Anonymous Stories in Motherhood: The Problem with the Purity Culture


About a year ago I was perusing books on Amazon when I was struck by the book titled “Pure: Inside the Evangelical Movement that Shamed a Generation of Young Women and How I Broke Free” by Linda Kay Klein. I clicked and began to read the description with a bit of shock. Evangelical movement? I went straight to Google for answers. There was so much information. Articles, blogs, books…I had no idea. I called my best friend, whose childhood mirrored mine, and blurted out “Did you know this was a thing??” Purity was a topic that was always on the table at my house. As a teen, I was familiar with the “True Love Waits” slogan and books about courting. I wrapped myself in a blanket of false security, envisioning what staying pure would mean for me: a Godly husband, beautiful children, and an everlasting marriage built on a foundation of giving my husband the best gift possible: my virginity. I wore a ring that one day would be exchanged for my wedding band, and brushed off friendly teasing of others. I held myself to a high standard and was careful not to tarnish the pact I had made.

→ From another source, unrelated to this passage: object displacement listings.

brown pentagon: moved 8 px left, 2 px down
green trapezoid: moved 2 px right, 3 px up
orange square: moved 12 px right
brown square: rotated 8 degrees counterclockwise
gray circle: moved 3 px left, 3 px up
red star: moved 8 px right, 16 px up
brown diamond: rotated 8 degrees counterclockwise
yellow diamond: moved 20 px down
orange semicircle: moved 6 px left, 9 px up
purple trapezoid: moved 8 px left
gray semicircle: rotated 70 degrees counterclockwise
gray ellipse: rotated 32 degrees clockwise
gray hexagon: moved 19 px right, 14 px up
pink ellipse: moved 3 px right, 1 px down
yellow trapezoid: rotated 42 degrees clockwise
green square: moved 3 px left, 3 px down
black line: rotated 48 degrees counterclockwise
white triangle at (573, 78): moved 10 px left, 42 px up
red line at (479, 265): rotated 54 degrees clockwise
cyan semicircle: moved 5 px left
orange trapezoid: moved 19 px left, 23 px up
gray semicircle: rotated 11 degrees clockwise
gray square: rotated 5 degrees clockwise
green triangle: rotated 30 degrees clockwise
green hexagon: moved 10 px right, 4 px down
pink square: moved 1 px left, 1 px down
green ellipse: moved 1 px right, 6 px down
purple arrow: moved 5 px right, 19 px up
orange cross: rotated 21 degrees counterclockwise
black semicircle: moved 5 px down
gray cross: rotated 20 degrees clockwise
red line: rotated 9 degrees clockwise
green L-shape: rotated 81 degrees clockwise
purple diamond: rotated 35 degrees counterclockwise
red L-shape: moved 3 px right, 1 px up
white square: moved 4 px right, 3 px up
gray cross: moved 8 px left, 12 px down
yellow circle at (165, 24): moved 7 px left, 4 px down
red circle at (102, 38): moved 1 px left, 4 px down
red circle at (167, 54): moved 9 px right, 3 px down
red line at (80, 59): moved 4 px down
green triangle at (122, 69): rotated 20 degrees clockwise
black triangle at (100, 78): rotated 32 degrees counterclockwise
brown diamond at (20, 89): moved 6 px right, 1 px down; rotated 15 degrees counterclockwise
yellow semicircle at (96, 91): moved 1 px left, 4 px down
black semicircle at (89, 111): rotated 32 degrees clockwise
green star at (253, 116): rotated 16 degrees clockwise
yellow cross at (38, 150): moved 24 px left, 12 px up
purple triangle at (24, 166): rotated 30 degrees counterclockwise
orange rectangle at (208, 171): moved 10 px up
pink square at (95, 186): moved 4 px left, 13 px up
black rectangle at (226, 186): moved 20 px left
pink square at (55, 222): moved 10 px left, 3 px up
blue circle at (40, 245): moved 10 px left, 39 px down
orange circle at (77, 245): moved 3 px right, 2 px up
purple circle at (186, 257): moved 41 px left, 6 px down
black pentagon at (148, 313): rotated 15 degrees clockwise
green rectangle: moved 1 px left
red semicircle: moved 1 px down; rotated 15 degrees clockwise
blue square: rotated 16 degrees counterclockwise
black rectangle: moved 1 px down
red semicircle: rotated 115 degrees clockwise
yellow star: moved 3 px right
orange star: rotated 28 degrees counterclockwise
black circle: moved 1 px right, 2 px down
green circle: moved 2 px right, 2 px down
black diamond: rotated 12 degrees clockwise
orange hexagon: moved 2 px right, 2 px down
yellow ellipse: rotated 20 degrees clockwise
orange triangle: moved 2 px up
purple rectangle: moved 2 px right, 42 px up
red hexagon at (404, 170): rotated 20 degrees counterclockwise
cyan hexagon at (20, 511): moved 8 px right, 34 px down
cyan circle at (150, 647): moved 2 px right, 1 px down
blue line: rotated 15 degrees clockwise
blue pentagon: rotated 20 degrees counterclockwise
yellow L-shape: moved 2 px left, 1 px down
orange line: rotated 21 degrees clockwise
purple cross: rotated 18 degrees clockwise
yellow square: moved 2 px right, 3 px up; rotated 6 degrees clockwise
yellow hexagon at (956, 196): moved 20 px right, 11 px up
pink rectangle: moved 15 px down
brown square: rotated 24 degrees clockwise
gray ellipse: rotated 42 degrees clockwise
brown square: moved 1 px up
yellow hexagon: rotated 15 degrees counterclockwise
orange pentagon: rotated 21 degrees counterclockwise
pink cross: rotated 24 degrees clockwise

As a married mom of two, I now realize that purity culture is very much “a thing.”
and entwined is a false narrative. There are various levels of abstinence pledging from denomination to denomination, but overall the theme seems to be the same: your virginity is of the utmost importance, and giving it away out of wedlock not only shows a lack of self-control but will also make you less desirable. No one really wants a girl who has been used, so it’s best to just hold on to it tightly and wait. Even as an adult who is firm in my faith and wholly in love with Jesus, I don’t believe this to be true. I am very thankful that my exposure to purity culture was quite mild in comparison to others I have heard, and I also know wholeheartedly that the expectations that were given to me were done from the standpoint of love and protection. However, I don’t believe this is the case for most. Putting the weight of sexual choices on a teen is hard enough without tying expectations of letting others down and a sense of shame if one doesn’t “measure up” to standards placed on them.

One of the most significant problems is that abstinence-only education doesn’t adequately
provide information on how to protect yourself if you decide to forgo the vow to remain pure. Sex comes with a spectrum of consequences (both positive and/or negative), and it’s incredibly important that a young adult know how to navigate that in the best way for them. Also, just using the word “pure” to describe virginity is hard to take, at least for me personally. Purity indicates a lack of defect, and having premarital sex does not make one defective. If we hold our virginity on such a pedestal, the aftereffects of losing it can be unbearable. At the age of 26, I lost my virginity to my boyfriend (now husband), and the anxiety that I had after of what would happen if we ever broke up was suffocating. I also was not prepared for the emotional toll of giving myself to a man who had not waited for marriage. I never expected to marry a virgin, but I would be lying if I said that even now, I don’t struggle with some level of insecurity knowing my husband has been with other women. However, that is my issue to deal with.

In the same way, we shouldn’t put pressure on remaining pure, we also shouldn’t punish them for engaging in sex. Leading up to meeting my husband, I dated, but men wanted nothing to do with me when they found out I was a virgin. One man actually gave me a list of things I had to do if I wanted to be with him since I wouldn’t give him exactly what he wanted sexually (that was a hard hell no from me). While I’m thankful that this choice allowed me to see what a catch my husband was when he fully respected me and my decisions, it also brings to the forefront that sex is a significant part of a relationship. Waiting until marriage does not allow you to see if your spouse is compatible with you sexually. No matter how much you love someone, not having sexual compatibility is a problem. In the church, a common rebuttal to that is that God will honor you for your choice and reward you for remaining pure. If we lived in a world where all people had the same desires and standards for virginity, maybe that would be the case, but we do not live in a world where everything falls into place nicely, and we live happily ever after.

When it all boils down, choosing to wait is not a bad decision. The most important aspect is making the choice FOR YOURSELF. Remaining pure is holding yourself to a very high standard, and anyone who makes that choice because it is what they truly want should be applauded. This also means in all sexual endeavors and encounters (or lack thereof), you should only do what you are comfortable with. Your body belongs to you: no one else, and it should be guarded the way you are comfortable. As a parent, I will not be preaching abstinence to my children. Instead, I will choose to give them as much information as possible about sex, including the ties that it has to your emotional and mental wellbeing, and pray that they follow their own truth.